Tuesday 13 November, 2018

Palestinian football chief: I'll appeal Messi incitement ban

 In this Friday, May 29, 2015 file photo Jibril Rajoub, president of the Palestinian Football Association speaks during the 65th FIFA Congress held at the Hallenstadion in Zurich, Switzerland.

In this Friday, May 29, 2015 file photo Jibril Rajoub, president of the Palestinian Football Association speaks during the 65th FIFA Congress held at the Hallenstadion in Zurich, Switzerland.

The head of Palestinian football said Saturday he will appeal FIFA's year-long ban on him for inciting against Argentine superstar Lionel Messi as part of his campaign to stop Argentina's national team from playing in Israel.

Jibril Rajoub told The Associated Press he was consulting with his lawyers and will "use every possible opportunity" to fight the decision. He spoke by phone from China and said he planned a press conference upon his return to Ramallah later this week.

Rajoub's Palestine Football Association has lashed out at the decision by international football's ruling body as "absurd and lacking in evidence." FIFA said Jibril Rajoub "incited hatred and violence" by calling on football fans "to target the Argentinian Football Association and burn jerseys and pictures of Lionel Messi."

Argentina eventually abandoned the trip to Jerusalem for a game against Israel in June. Argentina Foreign Minister Jorge Faurie said at the time players felt "totally attacked, violated" after images emerged of the team's white and sky-blue striped jerseys stained with red paint resembling blood.
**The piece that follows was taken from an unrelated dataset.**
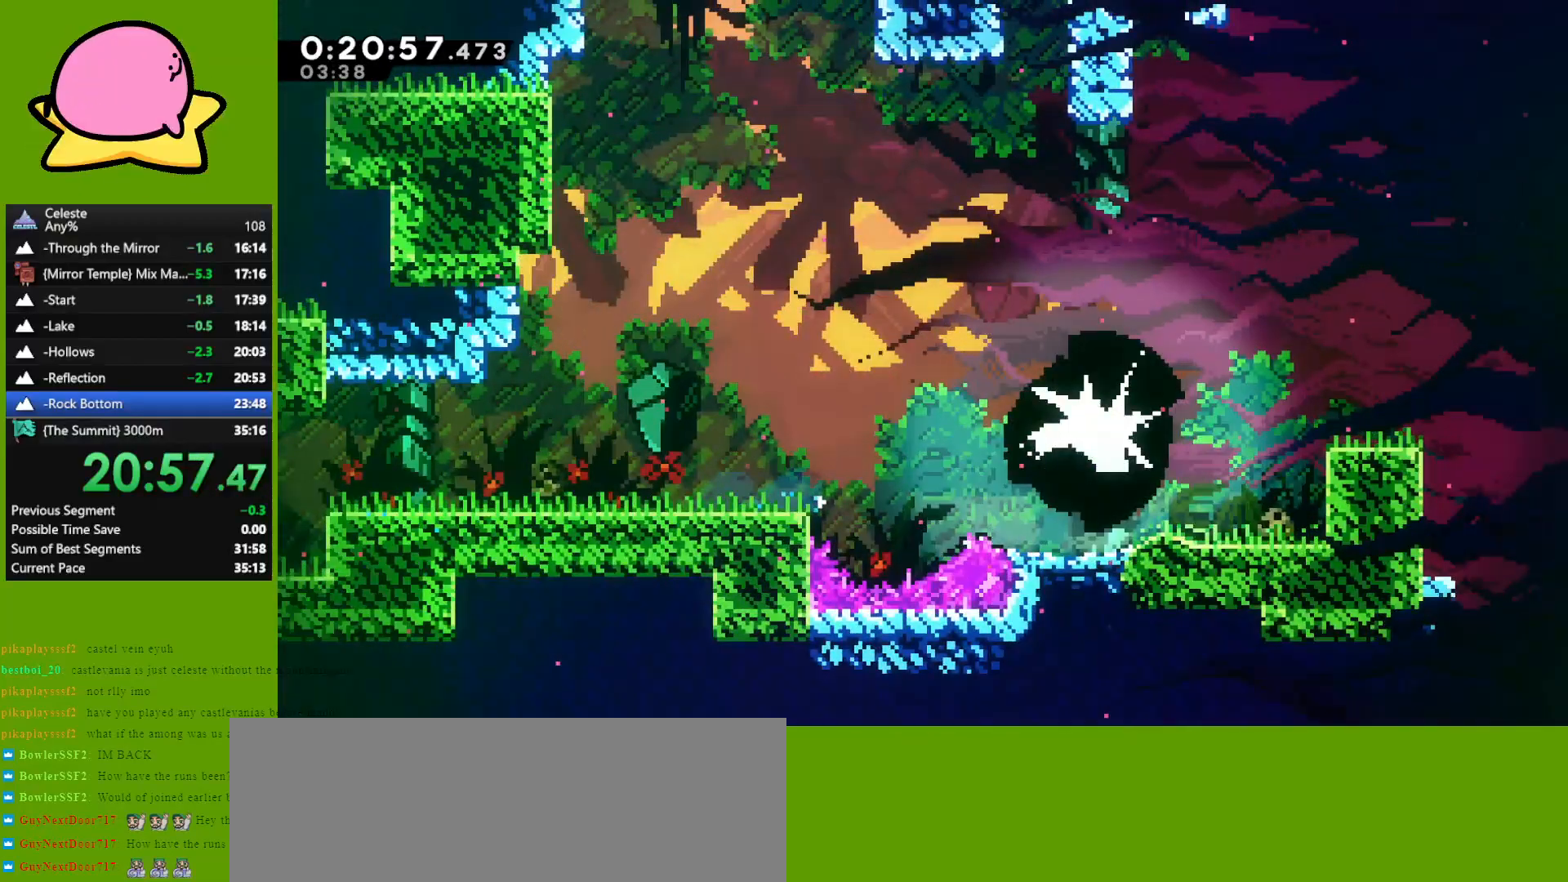
{"keys": ["down", "right"], "events": [[67, "dash", "up"], [117, "dash", "down"], [200, "dash", "up"], [250, "dash", "down"], [350, "dash", "up"], [400, "dash", "down"], [483, "dash", "up"], [483, "down", "down"]]}
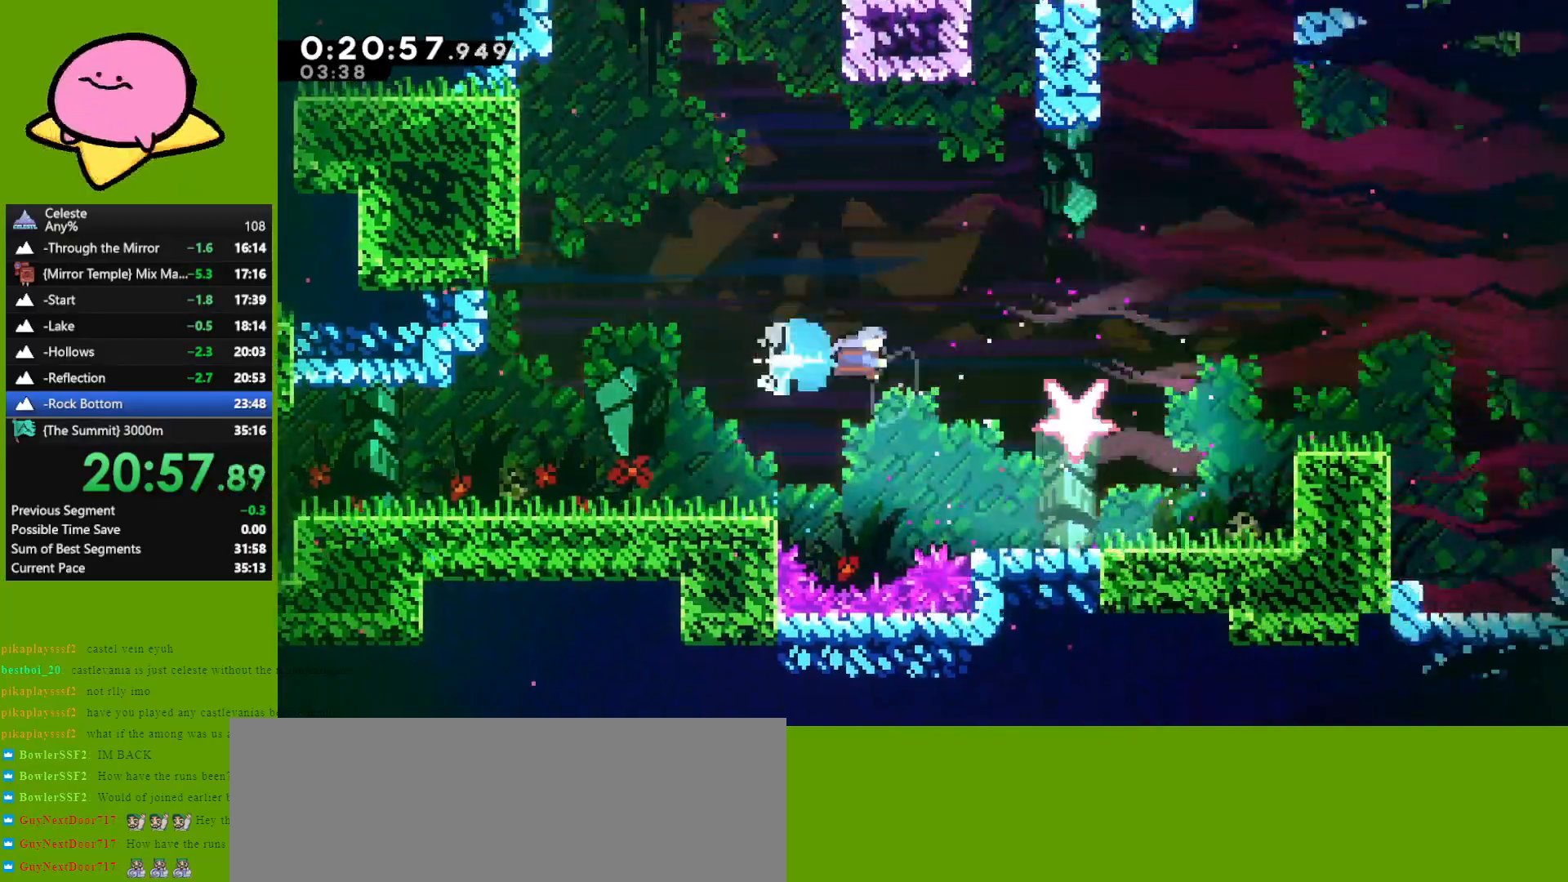
{"keys": [], "events": [[367, "down", "up"], [467, "right", "up"]]}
FIFA imposed the minimum ban allowed in its disciplinary code for inciting hatred or violence. It prevents Rajoub from attending matches or engaging with the media at or near stadiums on match days for a year. Rajoub, who is also head of the Palestinian Olympic Committee, was fined 20,000 Swiss francs ($20,300).

The punishment marks an embarrassing blow for Rajoub, who has long lobbied FIFA to sanction Israel for what he called its restriction of movement of Palestinian players.

Israel has rejected the Palestinian campaign as an attempt to politicize sports and has cited security concerns as the reason behind the occasional restrictions placed on Palestinian players, particularly in the Hamas-ruled Gaza Strip.

Rajoub's organization accused FIFA of bowing to pressure of "interest groups" and Jewish West Bank settlers who sought to punish Rajoub for his comments.